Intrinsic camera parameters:

======

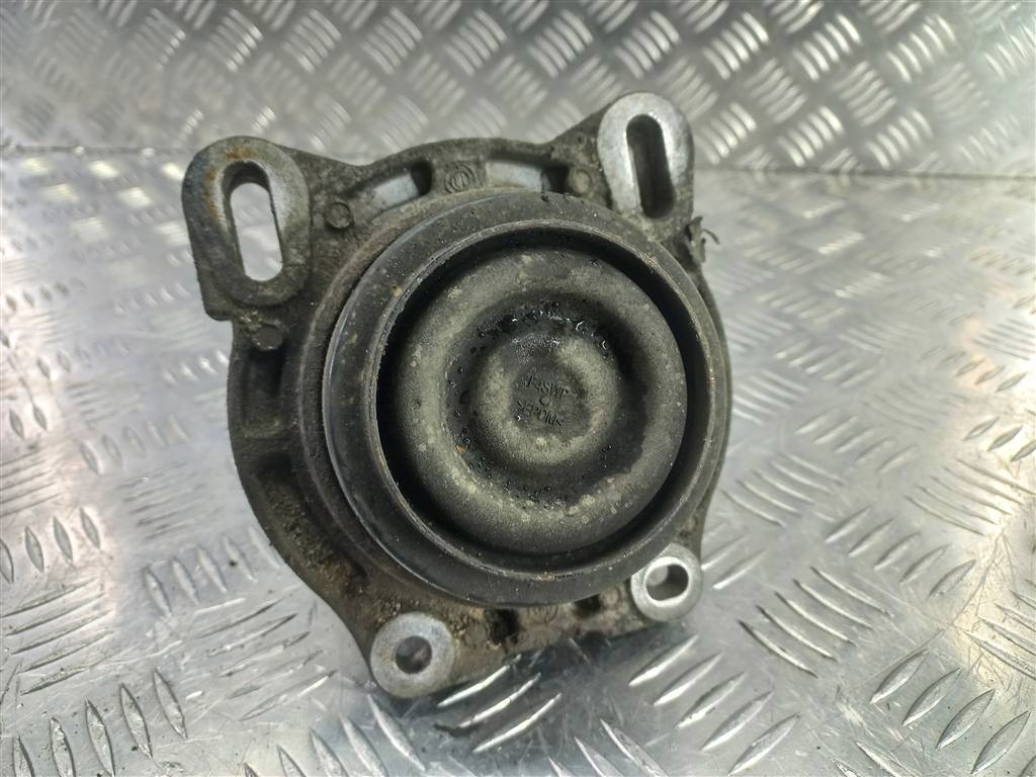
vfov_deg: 54.9
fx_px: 748
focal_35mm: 25
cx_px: 518
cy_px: 388
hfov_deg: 69.4
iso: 160
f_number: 1.8
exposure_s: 1/50
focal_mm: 4.6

======

* Aim of the exercise *
Exact copies of the lines from the one holding "focal_35mm: 25" to the end of the entries are all that should be written.

* Solution to the problem *
focal_35mm: 25
cx_px: 518
cy_px: 388
hfov_deg: 69.4
iso: 160
f_number: 1.8
exposure_s: 1/50
focal_mm: 4.6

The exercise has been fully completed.